ルイと思い出のマカロン 4
この任務が終われば―私はまた、公爵家の騎士として戻る。
そう自分に言い聞かせながら、私は会場の警備に立っていた。今日はパーティーの護衛。華やかな会場の中で、私はただの影のように立つだけだ。
……まさか、とは思うけど。彼女はいない、よね。
そんな淡い期待と不安が胸をよぎった瞬間だった。
「わあ……きれい」
「ティアナ様よ」
ざわり、と会場が波立つ。視線が一斉に向けられた先―
そこにいたのは、私が作ったドレスを身にまとい、微笑むティアナ様だった。
……ああ。綺麗だ。本当に、息を呑むほど。
「ドレス、どうされたのですか?」
「とても素敵なデザインですね」
次々にかけられる賛辞に、私は胸を撫で下ろした。よかった。ちゃんと通用してる。
「内緒です」
彼女は少し悪戯っぽく笑う。
「いま、口説き中なので」
―その視線が、まっすぐこちらを捉えた。
どきり、と胸が鳴る。少女のはずなのに、その一瞬だけひどく大人びて見えた。
「ルイ!」
軽やかに近づいてきて、くるりと一回転。
「じゃじゃーん。素敵でしょ?」
「……ええ。
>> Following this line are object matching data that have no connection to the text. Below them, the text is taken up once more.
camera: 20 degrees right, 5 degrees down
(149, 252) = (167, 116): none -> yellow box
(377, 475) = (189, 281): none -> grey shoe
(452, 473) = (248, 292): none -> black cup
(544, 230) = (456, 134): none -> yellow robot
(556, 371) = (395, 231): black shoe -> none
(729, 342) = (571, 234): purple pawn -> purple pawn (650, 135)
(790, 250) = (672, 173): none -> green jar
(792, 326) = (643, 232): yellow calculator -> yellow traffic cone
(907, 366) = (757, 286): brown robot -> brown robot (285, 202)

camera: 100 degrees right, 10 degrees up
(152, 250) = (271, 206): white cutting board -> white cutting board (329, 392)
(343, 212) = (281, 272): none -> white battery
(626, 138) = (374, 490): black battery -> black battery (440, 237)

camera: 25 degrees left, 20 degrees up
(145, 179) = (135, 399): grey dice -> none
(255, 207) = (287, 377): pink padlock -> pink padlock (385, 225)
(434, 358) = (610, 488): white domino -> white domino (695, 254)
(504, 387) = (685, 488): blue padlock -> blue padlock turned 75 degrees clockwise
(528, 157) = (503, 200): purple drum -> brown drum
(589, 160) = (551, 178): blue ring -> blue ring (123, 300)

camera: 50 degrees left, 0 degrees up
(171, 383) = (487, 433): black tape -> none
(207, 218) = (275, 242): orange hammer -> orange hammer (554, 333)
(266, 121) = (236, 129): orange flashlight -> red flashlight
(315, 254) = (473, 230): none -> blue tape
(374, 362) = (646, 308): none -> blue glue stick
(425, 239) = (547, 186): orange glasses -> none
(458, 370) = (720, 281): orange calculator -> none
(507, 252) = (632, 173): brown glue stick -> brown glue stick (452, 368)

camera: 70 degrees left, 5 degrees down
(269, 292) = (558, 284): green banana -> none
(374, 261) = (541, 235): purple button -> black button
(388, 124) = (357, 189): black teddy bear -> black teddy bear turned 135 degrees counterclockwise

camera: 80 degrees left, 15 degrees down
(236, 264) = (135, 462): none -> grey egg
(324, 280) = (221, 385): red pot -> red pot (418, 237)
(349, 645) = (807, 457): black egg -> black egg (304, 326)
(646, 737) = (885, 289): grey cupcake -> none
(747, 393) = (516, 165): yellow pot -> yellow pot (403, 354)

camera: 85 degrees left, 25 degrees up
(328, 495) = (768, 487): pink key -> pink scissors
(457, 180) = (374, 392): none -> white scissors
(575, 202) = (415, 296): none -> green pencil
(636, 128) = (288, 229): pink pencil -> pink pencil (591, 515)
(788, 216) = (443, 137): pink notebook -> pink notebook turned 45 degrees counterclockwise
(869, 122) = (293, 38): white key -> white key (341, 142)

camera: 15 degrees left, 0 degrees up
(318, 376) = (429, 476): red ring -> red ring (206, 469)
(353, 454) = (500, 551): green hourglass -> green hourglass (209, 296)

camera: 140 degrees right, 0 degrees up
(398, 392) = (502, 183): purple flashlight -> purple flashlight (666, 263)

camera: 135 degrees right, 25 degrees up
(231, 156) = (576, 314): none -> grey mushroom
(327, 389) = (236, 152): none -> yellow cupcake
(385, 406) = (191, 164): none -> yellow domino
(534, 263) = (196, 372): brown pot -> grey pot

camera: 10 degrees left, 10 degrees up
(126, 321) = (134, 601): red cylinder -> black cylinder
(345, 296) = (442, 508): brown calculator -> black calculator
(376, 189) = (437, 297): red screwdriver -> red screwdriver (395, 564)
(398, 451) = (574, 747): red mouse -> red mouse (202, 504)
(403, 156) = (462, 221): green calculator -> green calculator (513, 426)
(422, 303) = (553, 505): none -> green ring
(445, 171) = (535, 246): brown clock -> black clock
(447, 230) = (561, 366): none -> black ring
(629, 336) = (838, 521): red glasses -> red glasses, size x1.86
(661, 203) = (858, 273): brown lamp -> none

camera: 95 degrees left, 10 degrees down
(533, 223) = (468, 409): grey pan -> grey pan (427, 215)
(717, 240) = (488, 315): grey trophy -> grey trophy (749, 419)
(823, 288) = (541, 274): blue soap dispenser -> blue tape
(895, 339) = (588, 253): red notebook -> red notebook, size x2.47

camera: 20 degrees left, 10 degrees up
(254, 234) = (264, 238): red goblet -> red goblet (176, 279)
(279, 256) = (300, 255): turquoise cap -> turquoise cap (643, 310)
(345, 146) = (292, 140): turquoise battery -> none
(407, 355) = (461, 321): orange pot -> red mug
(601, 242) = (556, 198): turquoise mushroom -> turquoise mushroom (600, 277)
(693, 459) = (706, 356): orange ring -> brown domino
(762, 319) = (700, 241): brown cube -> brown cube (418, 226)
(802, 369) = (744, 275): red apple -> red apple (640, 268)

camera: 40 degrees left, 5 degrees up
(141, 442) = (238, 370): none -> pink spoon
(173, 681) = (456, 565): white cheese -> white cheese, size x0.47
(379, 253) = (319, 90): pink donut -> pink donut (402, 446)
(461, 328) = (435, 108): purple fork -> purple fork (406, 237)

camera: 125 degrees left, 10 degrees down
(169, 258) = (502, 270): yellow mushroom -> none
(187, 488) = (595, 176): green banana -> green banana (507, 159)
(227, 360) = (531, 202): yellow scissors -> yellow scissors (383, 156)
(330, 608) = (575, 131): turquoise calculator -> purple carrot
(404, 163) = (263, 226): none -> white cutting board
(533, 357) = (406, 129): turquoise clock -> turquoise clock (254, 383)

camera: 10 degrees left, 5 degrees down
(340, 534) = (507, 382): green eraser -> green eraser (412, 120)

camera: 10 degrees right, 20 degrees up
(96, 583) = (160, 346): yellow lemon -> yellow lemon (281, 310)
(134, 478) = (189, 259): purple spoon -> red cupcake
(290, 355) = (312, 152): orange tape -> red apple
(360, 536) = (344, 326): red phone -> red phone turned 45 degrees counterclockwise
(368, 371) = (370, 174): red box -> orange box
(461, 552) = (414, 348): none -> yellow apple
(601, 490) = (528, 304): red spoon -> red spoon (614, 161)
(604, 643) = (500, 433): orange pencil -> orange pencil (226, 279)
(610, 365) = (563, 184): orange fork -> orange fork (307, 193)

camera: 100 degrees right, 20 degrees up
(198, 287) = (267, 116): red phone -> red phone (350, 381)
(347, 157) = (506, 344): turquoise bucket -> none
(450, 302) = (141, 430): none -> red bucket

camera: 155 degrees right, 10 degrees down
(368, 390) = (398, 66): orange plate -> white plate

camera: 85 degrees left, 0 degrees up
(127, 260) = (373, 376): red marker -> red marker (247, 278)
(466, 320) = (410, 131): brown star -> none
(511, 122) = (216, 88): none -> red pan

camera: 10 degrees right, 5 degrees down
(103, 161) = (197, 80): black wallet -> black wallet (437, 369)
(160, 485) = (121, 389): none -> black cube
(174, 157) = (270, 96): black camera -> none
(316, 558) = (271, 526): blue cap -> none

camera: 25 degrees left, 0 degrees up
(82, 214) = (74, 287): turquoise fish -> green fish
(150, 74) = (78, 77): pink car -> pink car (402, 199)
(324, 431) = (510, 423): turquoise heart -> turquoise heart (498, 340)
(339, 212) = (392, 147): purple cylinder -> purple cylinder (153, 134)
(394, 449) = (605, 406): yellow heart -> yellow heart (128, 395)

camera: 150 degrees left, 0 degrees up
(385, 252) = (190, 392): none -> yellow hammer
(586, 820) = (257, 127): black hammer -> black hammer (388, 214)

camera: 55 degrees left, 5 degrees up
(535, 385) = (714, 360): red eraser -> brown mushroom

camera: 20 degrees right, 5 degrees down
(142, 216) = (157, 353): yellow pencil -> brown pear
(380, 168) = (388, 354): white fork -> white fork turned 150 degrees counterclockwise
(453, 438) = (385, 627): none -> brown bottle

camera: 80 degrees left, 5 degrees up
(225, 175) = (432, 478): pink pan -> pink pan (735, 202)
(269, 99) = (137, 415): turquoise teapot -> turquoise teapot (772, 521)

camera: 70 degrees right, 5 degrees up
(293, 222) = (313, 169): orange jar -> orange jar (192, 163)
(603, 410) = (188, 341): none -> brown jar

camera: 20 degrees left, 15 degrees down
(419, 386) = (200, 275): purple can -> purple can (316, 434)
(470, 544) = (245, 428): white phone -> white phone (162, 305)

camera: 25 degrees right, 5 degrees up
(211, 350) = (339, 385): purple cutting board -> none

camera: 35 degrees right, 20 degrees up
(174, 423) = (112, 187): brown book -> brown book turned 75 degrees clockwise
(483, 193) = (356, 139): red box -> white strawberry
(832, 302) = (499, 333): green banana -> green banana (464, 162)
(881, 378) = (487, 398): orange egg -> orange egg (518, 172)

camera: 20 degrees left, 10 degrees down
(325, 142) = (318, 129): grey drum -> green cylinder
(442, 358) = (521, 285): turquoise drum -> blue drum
とても」
心からの言葉だった。
「ねぇ」
「なんですか?」
彼女は少し声を落とし、真剣な瞳で見つめてきた。
「私の、専属デザイナーにならない?」
「……へ?」
心臓が跳ねた。
「あのお店。あなたが、始めてくれない?」
―やりたい。喉まで言葉が出かかる。でも。
脳裏に浮かぶのは、借金の帳簿。幼い双子の妹たち。酒に溺れ、何もかも投げ出した父の背中。今の仕事は安定している。確実に家族を養える。ここでデザイナーになったとして…本当にやっていける?
「……無理です」
絞り出すように言った。
「やりたい。でも……」
視線を伏せる。
「借金があります。幼い妹たちもいる」
夢だけで生きられる立場じゃない。その現実が、胸に重くのしかかる。ティアナ様の前で、こんなにも弱い。
「……そっか」
少しだけ間を置いて、ティアナ様は静かに頷いた。その仕草は受け入れたというより、次の一手を考えたような落ち着きがあった。
「じゃあ、借金、代わりに払うのでいいかな?」
「……え?」
言葉は聞こえたのに、意味がまったく頭に入ってこない。
「前投資、ってことで」
「……え?」
「それに、あそこのブティックなら寝る部屋もキッチンもあるし。住めるでしょ?」
「……え?」
理解が追いつく前に、彼女の提案だけが軽やかに先へ進んでいく。
「だめ?」
上目遣いで、こてんと首をかしげる。
「い、いや……だめでは、ないですけど……」
返事を探す隙すら与えられない。
「あとね」
まだ続くのか、と息を呑む。
「ルイのお父さんの仕事も紹介するよ。元々、庭師として働いていたんでしょ?」
「……そうですけど……」
思わず聞き返してしまう。
「……どうして、それを?」
「んー?」
にこっと笑う。その笑顔は無邪気なのに、言っていることは容赦がない。
「他に、不満ある?」
……この子は。
ただの伯爵家のご令嬢じゃない。完全に、逃げ道を塞ぎにきている。言葉を失っていると、横に控えていた執事――ユウリさんが静かに口を開いた。
「お嬢様は、一度決めたらしつこい方です」
ふわりと穏やかな笑みを浮かべながら、淡々と告げる。
「ですので……早めにお考えいただけると、助かります」
……これは。“考える余地”があるように見せかけて、実質もう答えは決まっているのでは?胸の奥がざわざわと騒ぎ出す。
「……じゃあ。お願いします」
気づけば、そう言って手を差し出していた。一瞬の迷いもなく、ティアナ様はその手をぎゅっと握り返す。
「うん! よろしくね」
その温もりが、掌にしっかりと残った。そこからの日々は、驚くほど早く、そして確かに変わっていった。父の借金は肩代わりしてもらい、父は庭師として再び働き始めた。
前を向くようになり、酒の量も少しずつ減っていった。
エマとサラと過ごす時間も増え、2人は店で楽しそうに手伝ってくれている。
――そして。
新しく生まれた店、ブティック・グロウ。
“グロウ”は、輝くという意味。
私が作るドレスで、たくさんの人を輝かせたい。
そして何より――たった一人、私に居場所をくれた人。
私を見つけて、引っ張り出して、手を離さなかった人。
ティアナちゃん。あなたが誰よりも輝くためのドレスを。
私は、これからも作り続けていく。